### Work to be completed
Format the data from its start through the line containing "одну форму вакансии. На это" as a JSON list of strings, one string per line, with blank lines dropped. Leave the pictures out of the answer.

### Dataset excerpts

━━━━━━

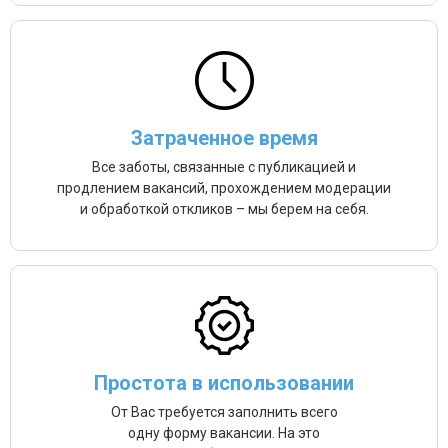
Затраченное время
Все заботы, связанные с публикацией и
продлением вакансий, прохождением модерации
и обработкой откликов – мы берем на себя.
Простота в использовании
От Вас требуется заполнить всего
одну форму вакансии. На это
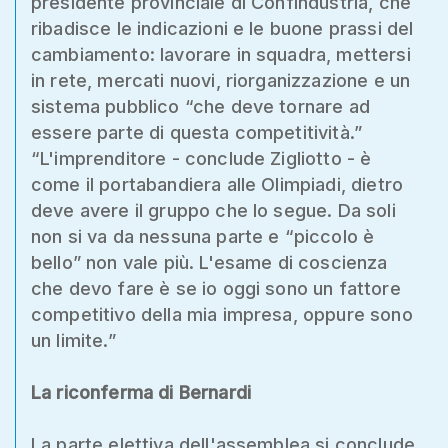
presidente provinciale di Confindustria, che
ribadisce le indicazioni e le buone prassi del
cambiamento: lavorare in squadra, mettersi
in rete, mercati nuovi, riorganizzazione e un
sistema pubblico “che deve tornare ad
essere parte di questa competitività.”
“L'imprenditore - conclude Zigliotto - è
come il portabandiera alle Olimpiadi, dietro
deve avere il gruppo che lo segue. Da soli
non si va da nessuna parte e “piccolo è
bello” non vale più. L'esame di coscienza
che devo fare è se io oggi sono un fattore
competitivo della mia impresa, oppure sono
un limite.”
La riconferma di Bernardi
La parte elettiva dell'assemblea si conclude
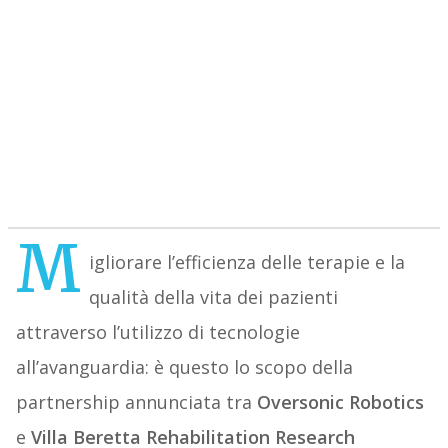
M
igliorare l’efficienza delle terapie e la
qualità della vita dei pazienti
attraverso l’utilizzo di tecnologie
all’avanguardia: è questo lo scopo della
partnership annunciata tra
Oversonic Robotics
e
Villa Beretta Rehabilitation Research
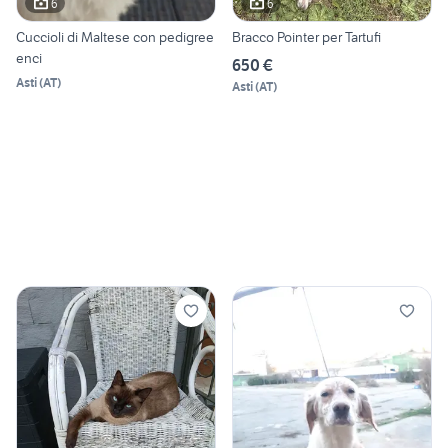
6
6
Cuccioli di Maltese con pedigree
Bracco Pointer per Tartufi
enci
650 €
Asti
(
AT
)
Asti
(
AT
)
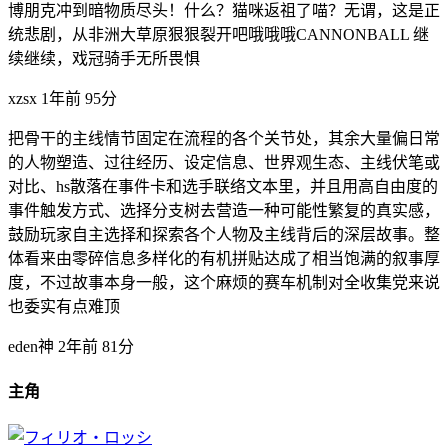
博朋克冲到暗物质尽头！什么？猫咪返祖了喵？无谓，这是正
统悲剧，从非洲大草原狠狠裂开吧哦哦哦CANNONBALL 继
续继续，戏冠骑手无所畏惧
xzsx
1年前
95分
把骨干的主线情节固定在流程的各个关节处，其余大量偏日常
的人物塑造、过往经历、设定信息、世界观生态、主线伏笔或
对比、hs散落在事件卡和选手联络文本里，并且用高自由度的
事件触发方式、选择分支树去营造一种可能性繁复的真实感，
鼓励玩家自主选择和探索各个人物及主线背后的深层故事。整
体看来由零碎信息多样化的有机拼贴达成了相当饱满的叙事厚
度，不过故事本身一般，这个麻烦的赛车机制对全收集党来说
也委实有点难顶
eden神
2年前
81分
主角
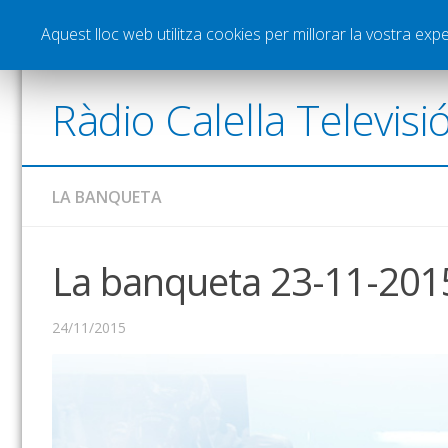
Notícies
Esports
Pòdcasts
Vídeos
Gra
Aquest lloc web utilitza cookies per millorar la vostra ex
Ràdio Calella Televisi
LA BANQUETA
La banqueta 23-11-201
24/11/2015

━━━━━━

### Solution to the problem
[
  "Затраченное время",
  "Все заботы, связанные с публикацией и",
  "продлением вакансий, прохождением модерации",
  "и обработкой откликов – мы берем на себя.",
  "Простота в использовании",
  "От Вас требуется заполнить всего",
  "одну форму вакансии. На это"
]